The immateriality and uncertainty that characterizes light requires sometimes elaborate efforts to capture and represents it in its complexity or to domesticate it to fit certain standards or to perform certain specific tasks. in its ephemerality, light is comparable to time, with its non-linear flow. Western civilization has done almost anything to conquer darkness by designing lights that would illuminate the pathway, would show the way, would turn the chaos and entropy that characterizes light into a linear, ordered and malleable material. So is time. metaphors that associate light to reason not only link the power of mind to something shining that definitely stands up, but also something whose task is always to order, classify, make sense of things. when it comes to time, similar connections are true: the standardization of time following the invention of the clock was crystallized forever by the metaphor of the “clockwork universe,” a measurable universe.

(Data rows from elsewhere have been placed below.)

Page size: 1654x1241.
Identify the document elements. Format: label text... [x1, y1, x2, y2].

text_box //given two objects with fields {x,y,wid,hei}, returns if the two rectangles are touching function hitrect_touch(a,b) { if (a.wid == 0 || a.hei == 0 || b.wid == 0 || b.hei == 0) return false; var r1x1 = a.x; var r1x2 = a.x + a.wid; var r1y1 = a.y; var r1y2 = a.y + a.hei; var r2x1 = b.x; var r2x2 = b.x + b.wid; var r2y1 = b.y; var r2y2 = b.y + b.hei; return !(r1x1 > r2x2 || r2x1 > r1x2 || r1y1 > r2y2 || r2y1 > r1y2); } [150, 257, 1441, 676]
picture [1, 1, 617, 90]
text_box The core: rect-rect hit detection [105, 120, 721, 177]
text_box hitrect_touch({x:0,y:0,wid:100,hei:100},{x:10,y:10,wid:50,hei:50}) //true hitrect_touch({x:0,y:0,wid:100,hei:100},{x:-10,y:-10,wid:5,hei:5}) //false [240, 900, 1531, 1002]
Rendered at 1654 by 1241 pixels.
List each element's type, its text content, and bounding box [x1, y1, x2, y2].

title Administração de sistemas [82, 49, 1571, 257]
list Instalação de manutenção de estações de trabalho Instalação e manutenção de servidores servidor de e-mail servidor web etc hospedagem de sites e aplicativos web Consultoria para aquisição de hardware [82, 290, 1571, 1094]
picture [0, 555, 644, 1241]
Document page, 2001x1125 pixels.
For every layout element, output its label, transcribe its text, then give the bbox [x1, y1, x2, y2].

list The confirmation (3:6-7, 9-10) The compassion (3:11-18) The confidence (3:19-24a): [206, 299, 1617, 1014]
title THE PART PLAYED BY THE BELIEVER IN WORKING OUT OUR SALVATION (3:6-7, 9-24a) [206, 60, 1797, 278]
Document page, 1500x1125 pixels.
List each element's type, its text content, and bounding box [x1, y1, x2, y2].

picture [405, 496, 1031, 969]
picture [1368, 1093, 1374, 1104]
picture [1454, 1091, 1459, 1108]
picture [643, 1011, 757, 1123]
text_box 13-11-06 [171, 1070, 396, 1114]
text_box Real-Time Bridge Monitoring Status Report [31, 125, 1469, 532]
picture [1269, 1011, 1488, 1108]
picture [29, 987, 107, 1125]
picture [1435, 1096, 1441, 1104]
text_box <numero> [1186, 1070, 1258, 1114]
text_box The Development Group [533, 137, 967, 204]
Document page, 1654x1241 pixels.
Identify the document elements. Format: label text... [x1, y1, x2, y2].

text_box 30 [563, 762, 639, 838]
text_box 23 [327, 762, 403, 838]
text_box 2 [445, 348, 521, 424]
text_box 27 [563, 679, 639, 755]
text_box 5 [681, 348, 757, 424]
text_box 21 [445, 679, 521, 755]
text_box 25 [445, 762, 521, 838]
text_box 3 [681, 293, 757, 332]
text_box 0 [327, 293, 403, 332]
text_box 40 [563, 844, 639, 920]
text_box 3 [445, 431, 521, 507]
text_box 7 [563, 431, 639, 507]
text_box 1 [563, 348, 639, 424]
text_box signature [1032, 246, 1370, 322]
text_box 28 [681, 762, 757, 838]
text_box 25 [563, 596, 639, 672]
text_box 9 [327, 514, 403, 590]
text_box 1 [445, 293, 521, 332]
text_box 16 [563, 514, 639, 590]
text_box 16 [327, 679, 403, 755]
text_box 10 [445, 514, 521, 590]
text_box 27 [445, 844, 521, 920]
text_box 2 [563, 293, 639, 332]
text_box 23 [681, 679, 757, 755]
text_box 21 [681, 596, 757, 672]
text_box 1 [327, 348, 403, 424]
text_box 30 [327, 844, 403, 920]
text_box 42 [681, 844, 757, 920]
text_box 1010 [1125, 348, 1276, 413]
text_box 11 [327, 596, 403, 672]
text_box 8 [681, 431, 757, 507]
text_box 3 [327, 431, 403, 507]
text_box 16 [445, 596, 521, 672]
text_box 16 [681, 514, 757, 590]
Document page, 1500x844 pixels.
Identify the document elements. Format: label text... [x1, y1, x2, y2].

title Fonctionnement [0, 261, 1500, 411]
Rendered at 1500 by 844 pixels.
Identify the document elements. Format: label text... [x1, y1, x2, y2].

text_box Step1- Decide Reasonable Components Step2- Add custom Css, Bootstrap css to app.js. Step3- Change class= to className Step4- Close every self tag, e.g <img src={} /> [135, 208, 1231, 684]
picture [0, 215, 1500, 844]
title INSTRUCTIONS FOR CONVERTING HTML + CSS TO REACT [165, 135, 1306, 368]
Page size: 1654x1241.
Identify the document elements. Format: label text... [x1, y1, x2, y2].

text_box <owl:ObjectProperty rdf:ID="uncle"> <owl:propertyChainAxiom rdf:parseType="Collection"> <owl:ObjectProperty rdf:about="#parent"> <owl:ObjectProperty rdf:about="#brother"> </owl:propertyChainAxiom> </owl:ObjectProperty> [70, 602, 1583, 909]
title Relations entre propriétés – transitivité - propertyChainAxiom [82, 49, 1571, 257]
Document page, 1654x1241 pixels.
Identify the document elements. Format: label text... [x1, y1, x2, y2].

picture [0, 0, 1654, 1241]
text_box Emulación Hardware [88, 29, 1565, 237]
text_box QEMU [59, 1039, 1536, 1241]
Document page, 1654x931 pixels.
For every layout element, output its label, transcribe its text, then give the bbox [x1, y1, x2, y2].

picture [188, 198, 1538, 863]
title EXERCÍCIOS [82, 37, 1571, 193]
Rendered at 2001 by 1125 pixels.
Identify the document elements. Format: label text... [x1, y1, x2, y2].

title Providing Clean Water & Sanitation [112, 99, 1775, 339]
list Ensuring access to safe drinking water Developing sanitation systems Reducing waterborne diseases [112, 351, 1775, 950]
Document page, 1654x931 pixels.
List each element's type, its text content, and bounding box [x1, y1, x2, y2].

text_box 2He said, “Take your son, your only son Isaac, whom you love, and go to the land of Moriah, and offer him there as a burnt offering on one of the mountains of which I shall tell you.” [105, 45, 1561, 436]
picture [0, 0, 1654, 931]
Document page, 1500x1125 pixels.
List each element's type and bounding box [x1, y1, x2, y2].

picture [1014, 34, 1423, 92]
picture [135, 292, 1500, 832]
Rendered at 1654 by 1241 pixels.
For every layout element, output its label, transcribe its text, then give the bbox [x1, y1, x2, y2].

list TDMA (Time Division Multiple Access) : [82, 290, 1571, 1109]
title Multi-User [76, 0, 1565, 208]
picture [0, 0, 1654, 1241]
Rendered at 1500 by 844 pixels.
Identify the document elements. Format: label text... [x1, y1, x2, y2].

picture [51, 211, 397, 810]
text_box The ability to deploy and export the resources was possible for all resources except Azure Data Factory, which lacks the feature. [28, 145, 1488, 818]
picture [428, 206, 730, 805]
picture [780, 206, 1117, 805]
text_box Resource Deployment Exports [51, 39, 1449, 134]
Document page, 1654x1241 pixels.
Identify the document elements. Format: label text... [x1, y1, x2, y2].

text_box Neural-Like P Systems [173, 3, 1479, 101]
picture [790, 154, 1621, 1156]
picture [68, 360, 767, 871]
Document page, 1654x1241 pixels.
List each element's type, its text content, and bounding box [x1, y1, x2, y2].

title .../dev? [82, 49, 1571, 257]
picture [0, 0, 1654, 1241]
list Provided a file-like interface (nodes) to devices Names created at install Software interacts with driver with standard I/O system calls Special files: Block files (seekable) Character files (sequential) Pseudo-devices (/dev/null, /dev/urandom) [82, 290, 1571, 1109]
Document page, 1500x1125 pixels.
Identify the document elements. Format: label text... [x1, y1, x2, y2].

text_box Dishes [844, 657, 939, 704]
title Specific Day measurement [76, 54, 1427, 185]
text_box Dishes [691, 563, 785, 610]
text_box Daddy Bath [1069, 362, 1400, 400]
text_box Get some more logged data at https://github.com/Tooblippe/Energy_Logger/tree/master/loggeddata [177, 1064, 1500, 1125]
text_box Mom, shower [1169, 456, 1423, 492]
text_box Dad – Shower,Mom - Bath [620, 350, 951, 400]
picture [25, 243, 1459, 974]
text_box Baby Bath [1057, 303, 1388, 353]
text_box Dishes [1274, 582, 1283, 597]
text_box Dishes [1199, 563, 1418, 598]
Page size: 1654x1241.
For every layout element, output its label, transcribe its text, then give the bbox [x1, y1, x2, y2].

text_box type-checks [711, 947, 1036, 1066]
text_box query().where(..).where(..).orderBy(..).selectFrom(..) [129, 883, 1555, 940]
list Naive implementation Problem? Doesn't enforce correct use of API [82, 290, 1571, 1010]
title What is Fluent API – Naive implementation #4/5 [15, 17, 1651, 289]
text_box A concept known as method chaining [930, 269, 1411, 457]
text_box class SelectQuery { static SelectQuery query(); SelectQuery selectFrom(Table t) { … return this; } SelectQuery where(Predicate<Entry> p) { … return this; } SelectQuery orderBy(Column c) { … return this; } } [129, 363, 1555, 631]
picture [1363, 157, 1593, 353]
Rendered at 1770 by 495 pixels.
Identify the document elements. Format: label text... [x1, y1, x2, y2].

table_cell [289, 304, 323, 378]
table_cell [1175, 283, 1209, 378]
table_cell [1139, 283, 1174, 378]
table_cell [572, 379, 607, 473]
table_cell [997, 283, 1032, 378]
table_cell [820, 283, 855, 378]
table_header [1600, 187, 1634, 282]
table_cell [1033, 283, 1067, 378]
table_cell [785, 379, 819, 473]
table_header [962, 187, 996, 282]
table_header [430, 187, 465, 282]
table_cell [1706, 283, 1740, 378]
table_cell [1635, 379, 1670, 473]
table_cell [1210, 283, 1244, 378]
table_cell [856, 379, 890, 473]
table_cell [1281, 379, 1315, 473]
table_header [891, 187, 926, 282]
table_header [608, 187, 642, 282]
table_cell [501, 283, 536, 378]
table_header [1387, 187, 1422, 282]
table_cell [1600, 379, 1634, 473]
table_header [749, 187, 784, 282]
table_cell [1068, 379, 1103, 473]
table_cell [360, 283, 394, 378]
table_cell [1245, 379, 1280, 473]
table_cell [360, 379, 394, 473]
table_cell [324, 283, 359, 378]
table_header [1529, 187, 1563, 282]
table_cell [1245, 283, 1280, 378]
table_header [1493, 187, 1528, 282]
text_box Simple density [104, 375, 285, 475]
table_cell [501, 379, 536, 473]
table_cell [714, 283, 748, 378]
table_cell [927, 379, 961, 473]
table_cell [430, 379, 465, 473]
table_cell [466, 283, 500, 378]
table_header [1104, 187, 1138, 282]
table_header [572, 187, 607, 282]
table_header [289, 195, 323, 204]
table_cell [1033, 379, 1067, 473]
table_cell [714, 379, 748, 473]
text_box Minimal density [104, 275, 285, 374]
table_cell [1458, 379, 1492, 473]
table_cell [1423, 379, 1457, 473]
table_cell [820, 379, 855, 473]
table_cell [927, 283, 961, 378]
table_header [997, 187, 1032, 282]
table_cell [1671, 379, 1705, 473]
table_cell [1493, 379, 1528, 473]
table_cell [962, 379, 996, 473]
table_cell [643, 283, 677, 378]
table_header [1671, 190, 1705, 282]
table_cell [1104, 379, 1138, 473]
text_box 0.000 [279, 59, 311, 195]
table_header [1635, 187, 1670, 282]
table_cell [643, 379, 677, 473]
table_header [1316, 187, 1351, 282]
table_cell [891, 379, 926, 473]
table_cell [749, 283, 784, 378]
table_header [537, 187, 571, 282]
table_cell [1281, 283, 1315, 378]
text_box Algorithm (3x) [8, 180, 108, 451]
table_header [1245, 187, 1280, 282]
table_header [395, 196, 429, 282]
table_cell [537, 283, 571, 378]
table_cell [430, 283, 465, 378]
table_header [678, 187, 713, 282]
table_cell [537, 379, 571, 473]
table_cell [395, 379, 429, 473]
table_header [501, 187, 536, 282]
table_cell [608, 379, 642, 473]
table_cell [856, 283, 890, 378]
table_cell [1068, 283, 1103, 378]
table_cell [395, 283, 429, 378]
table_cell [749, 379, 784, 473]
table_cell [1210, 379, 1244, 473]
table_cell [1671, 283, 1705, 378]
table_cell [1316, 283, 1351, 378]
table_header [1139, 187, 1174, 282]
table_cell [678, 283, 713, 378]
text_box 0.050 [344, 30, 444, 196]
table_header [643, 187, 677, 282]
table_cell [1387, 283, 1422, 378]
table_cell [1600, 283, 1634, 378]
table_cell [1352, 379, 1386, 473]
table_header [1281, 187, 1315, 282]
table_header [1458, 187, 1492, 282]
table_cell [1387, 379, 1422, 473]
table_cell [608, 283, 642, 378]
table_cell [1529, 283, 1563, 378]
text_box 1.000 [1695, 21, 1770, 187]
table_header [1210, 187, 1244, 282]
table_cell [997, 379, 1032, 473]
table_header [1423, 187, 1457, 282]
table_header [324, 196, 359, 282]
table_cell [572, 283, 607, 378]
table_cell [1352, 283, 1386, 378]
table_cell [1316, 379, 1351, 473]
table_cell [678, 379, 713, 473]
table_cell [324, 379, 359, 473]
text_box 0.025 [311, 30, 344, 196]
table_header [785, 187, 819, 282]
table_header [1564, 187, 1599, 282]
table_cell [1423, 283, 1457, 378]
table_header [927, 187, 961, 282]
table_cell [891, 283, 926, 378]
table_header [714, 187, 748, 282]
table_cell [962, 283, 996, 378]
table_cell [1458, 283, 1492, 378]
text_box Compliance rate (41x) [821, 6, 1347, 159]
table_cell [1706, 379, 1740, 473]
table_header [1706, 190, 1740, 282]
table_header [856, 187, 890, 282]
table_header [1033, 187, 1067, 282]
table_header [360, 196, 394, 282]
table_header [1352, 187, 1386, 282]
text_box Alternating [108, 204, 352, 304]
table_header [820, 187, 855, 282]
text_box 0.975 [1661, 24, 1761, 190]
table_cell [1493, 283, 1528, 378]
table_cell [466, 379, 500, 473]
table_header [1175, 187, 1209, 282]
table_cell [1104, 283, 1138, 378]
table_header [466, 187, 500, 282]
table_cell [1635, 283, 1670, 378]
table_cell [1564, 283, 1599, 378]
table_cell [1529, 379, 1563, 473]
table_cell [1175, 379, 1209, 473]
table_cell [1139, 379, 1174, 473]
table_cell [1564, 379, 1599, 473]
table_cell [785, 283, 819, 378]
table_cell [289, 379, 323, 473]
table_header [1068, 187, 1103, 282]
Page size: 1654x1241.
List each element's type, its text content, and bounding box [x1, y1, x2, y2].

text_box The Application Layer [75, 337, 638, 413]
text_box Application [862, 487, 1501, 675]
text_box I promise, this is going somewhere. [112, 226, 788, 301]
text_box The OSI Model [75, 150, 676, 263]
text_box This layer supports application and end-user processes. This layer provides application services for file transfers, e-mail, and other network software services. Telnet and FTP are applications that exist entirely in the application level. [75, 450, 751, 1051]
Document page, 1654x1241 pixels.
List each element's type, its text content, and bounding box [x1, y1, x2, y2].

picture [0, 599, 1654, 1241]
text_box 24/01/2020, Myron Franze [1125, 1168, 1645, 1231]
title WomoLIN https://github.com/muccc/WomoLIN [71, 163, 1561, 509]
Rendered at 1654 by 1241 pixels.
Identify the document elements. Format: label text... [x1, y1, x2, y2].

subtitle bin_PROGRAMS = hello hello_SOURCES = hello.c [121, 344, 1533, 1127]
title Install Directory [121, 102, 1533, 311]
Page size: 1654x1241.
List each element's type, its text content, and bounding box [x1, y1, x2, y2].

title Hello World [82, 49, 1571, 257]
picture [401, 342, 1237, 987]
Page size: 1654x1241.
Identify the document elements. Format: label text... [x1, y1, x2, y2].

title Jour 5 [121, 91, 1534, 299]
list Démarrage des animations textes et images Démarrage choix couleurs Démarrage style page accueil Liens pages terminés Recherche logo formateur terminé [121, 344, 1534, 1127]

In the case of Pamela’s Kladzyk’s massive survey of sacred locations across the border between Poland and the Eastern countries of Lithuania, Belarus, Ukraine, Slovakia and Moravia, light is the locus of spirituality. in these sacred places, including churches, prayer houses, mosques and synagogues, every detail in the architectural design or in the composition of furniture and even the choice of colors is accurately arranged and directed to capture light and to direct to illuminate a specific location (for instance where the scriptures are on display) or to convey the sense of spirituality and sanctity emanating from the place itself.
To operate a connection between light and time, Dan Falk pointed out how the flow of time has to do with the way human consciousness experience time, not with the way the clock ticks and tells us the “artificial time”. ways to conquer time, paradoxically, are abounding, but, somehow, always relegated to the domain of science fictional narratives or theoretical universe. think about the endless fascination with time travel and time machines in scifi stories like Heinlein’s “All you Zombies” or the countless fantasies about wormholes.